* **Task**: Each line of the data below containing "Right" needs to be listed.

* **Provided entries**:
********************

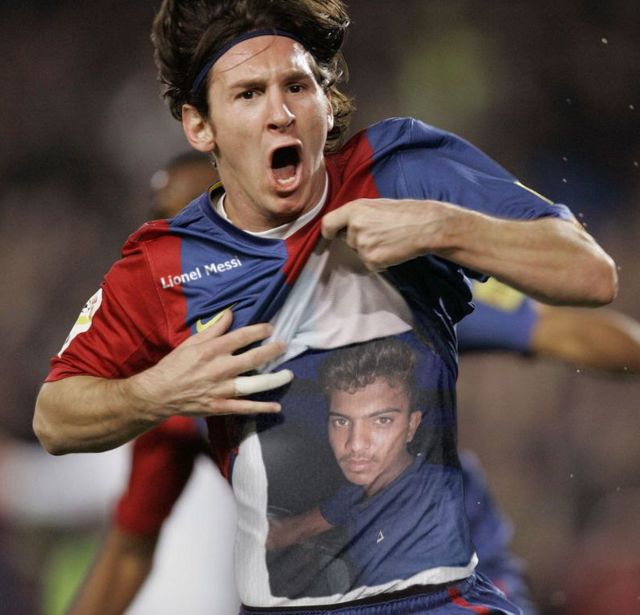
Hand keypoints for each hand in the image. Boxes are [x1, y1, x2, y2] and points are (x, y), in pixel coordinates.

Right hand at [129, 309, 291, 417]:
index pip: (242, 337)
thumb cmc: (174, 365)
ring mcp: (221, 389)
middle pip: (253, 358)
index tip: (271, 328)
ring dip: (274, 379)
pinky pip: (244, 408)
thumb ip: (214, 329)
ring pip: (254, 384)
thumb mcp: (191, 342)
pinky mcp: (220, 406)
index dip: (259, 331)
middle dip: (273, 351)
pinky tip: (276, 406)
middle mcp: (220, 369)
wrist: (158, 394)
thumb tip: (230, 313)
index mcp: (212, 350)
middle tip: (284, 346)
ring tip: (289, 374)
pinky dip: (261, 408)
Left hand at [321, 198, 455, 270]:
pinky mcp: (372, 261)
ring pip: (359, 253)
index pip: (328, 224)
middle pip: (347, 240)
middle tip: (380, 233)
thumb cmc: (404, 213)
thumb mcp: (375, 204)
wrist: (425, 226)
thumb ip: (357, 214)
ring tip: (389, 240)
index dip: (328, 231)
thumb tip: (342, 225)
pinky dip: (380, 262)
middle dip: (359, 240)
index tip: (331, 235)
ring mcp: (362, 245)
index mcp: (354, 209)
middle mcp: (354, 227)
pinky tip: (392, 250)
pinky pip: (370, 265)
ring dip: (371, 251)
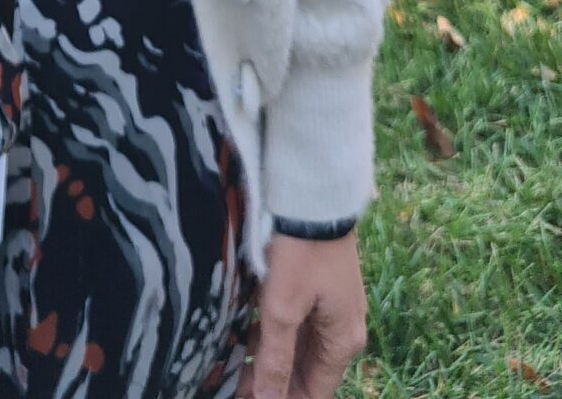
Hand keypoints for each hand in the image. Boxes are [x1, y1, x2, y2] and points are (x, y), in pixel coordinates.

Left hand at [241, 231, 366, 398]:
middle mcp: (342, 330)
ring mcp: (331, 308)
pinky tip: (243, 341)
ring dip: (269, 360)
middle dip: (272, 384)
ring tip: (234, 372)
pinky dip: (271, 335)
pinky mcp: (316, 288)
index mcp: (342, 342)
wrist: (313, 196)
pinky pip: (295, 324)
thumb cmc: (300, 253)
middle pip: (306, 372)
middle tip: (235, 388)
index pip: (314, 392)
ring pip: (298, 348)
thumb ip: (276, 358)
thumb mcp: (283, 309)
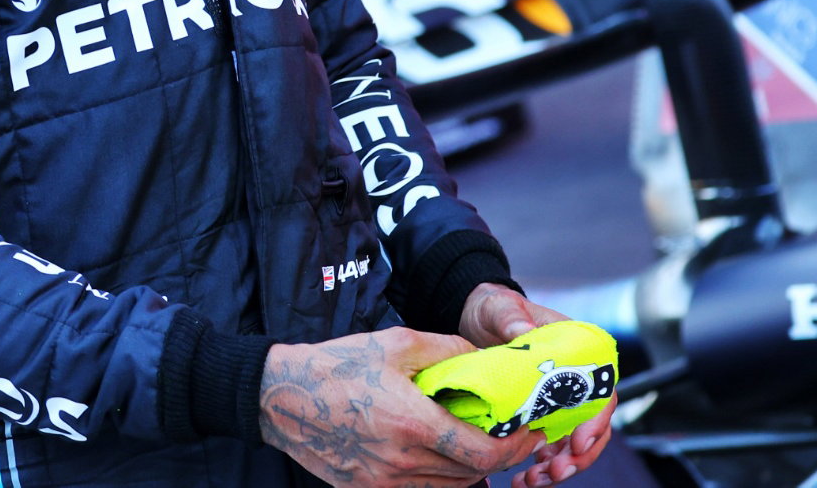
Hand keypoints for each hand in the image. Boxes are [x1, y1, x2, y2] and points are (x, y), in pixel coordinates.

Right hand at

********************

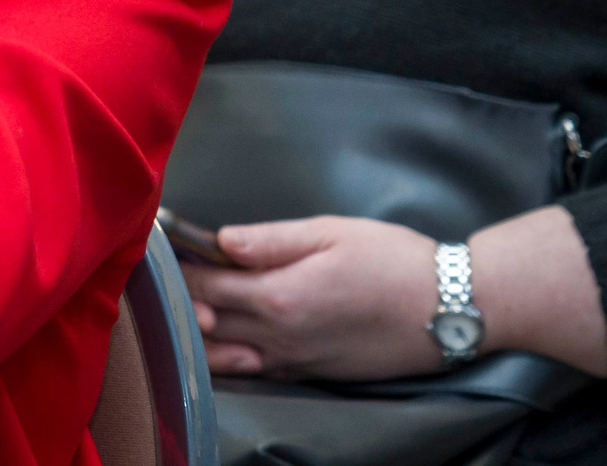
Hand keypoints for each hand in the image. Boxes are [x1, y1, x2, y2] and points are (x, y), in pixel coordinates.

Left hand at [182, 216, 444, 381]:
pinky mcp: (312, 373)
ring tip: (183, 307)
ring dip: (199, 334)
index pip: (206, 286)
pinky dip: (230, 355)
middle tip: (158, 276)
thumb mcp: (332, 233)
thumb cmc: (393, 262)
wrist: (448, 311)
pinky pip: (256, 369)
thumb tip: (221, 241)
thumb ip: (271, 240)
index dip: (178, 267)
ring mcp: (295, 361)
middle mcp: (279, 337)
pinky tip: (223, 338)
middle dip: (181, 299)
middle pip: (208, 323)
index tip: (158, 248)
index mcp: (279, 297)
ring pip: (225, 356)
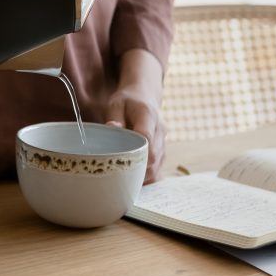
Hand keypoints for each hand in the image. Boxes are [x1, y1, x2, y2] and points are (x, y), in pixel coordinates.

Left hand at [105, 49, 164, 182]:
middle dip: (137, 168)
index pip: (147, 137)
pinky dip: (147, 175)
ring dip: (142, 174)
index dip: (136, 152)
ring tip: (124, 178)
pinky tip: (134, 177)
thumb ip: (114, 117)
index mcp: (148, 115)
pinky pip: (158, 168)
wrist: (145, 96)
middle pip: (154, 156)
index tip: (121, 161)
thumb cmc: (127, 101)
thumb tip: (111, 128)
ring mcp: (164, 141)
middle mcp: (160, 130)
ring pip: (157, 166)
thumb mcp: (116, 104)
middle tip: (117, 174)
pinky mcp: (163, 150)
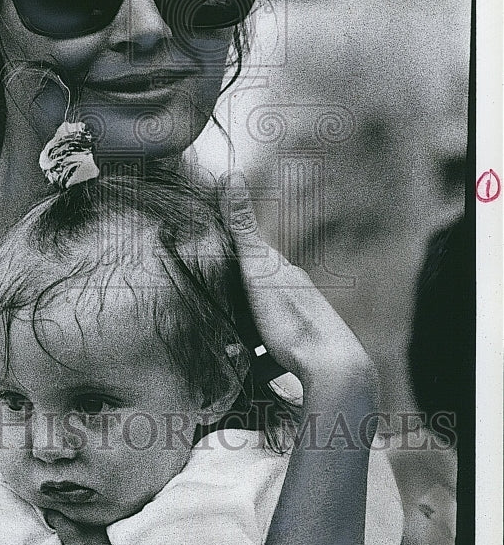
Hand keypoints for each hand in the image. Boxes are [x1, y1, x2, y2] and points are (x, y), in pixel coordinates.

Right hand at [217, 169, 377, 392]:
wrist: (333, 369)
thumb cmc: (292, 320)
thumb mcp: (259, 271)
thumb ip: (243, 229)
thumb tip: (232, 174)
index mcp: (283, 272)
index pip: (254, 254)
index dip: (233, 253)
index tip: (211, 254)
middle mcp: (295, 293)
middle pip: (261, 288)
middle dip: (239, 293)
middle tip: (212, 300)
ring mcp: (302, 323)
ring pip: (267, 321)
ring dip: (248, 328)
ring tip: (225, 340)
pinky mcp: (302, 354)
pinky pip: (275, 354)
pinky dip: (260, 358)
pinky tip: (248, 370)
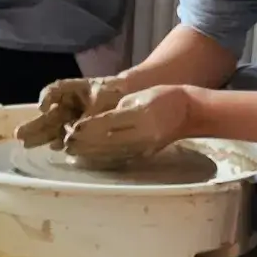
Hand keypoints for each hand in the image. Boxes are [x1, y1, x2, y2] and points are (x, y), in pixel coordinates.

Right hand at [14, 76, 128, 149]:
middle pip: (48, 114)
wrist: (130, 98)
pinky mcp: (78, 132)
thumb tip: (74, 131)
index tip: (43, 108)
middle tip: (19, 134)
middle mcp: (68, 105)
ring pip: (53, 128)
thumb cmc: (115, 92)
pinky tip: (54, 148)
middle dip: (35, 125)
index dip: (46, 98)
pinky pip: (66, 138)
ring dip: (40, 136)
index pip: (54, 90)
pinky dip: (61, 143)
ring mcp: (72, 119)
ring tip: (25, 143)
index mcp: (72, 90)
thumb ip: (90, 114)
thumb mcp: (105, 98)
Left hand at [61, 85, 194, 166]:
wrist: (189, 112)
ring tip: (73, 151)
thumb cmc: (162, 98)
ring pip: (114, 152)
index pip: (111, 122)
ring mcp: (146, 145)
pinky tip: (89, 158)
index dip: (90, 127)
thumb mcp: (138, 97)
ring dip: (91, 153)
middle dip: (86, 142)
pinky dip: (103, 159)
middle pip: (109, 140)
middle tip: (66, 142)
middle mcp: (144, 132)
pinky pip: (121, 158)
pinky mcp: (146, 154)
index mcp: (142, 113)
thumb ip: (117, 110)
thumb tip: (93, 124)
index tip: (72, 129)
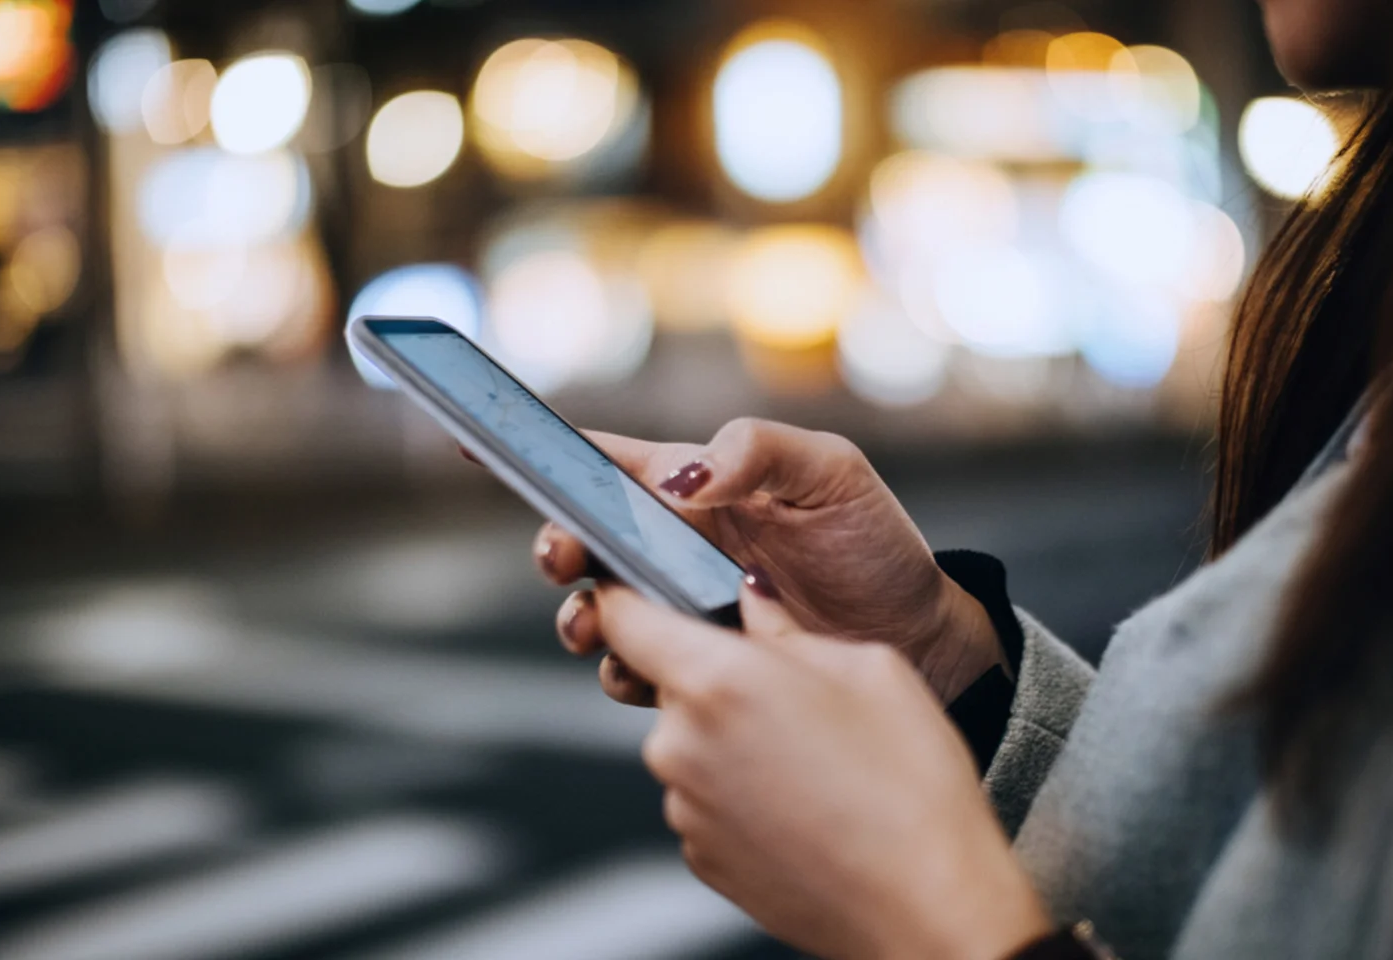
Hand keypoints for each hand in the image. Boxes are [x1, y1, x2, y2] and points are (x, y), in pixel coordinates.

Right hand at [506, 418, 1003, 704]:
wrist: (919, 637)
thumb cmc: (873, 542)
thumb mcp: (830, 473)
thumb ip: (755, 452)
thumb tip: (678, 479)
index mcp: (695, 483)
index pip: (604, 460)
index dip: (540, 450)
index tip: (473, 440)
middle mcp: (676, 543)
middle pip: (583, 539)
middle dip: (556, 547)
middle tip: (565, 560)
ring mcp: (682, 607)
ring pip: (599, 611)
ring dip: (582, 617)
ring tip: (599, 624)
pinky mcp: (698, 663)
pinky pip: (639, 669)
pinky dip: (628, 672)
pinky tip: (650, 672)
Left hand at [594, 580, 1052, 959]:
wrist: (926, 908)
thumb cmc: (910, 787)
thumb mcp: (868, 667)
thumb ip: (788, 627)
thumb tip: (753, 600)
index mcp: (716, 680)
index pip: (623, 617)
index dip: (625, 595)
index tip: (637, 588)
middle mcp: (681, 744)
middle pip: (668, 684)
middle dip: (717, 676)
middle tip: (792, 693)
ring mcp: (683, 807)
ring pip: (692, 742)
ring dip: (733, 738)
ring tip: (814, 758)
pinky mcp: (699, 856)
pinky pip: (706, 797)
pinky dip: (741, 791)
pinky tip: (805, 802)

********************

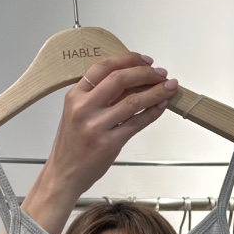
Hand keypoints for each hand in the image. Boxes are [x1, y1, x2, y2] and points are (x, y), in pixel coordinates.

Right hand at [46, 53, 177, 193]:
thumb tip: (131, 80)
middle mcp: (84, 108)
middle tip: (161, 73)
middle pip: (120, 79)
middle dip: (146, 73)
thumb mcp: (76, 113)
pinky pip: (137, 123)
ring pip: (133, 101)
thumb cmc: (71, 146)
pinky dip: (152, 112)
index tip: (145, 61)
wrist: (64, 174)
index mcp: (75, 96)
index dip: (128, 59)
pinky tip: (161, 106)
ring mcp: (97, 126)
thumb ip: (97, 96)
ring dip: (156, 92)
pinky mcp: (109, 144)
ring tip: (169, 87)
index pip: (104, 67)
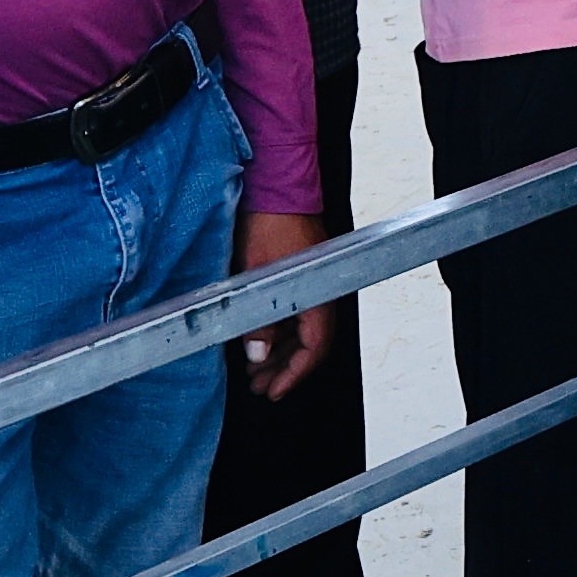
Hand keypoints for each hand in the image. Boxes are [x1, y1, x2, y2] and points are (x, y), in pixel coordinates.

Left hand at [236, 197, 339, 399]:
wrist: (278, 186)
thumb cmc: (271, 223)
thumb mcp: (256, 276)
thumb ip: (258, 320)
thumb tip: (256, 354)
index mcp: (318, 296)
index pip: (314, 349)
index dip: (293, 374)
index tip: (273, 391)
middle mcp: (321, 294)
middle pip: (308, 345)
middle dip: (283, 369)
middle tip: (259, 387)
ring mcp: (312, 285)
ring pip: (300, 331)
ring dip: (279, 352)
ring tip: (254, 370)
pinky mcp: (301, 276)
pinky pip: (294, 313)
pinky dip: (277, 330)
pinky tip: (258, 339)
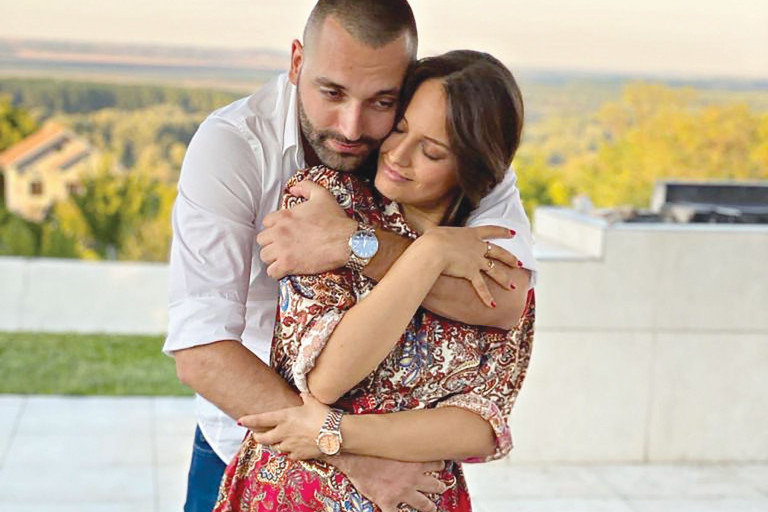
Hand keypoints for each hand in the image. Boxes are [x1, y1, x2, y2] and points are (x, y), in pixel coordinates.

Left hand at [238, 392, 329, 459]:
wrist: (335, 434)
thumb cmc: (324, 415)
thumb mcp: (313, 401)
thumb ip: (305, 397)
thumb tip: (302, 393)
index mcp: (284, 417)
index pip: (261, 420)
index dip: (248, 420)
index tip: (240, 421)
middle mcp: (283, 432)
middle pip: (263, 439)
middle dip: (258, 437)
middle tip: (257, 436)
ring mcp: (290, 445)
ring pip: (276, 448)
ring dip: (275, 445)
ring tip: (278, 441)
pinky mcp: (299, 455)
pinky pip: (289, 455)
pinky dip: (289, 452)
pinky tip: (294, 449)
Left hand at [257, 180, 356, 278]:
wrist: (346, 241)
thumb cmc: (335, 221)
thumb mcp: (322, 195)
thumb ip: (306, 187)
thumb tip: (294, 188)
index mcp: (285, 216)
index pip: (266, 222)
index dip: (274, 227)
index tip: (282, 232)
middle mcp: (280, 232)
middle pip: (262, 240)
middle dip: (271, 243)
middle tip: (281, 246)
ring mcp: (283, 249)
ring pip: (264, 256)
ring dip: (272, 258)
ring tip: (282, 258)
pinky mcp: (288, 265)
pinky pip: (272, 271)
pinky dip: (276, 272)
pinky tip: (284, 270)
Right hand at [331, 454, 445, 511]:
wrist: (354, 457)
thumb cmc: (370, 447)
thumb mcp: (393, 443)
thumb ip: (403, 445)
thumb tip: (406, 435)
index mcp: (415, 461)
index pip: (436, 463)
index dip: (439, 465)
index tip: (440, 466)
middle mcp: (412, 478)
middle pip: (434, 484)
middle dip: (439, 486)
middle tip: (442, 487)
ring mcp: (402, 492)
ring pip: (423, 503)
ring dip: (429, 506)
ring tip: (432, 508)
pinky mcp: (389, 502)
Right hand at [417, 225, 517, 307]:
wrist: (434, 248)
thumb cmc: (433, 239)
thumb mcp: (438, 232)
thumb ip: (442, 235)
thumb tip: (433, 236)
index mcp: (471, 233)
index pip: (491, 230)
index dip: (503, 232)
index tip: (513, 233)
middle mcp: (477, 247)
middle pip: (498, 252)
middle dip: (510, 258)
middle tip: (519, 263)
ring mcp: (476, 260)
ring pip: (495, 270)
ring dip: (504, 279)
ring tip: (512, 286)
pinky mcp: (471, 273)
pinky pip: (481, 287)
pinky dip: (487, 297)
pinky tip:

********************

* **Solution to the problem**:
Right hand at [129, 309, 291, 417]:
Right hand at
Right hand at [217, 169, 377, 392]:
Right hand at [14, 76, 128, 149]:
Right hand at [506, 418, 1003, 704]:
Right hand at [46, 53, 177, 193]:
Right hand at [331, 454, 445, 511]:
Right hand at [417, 225, 517, 307]:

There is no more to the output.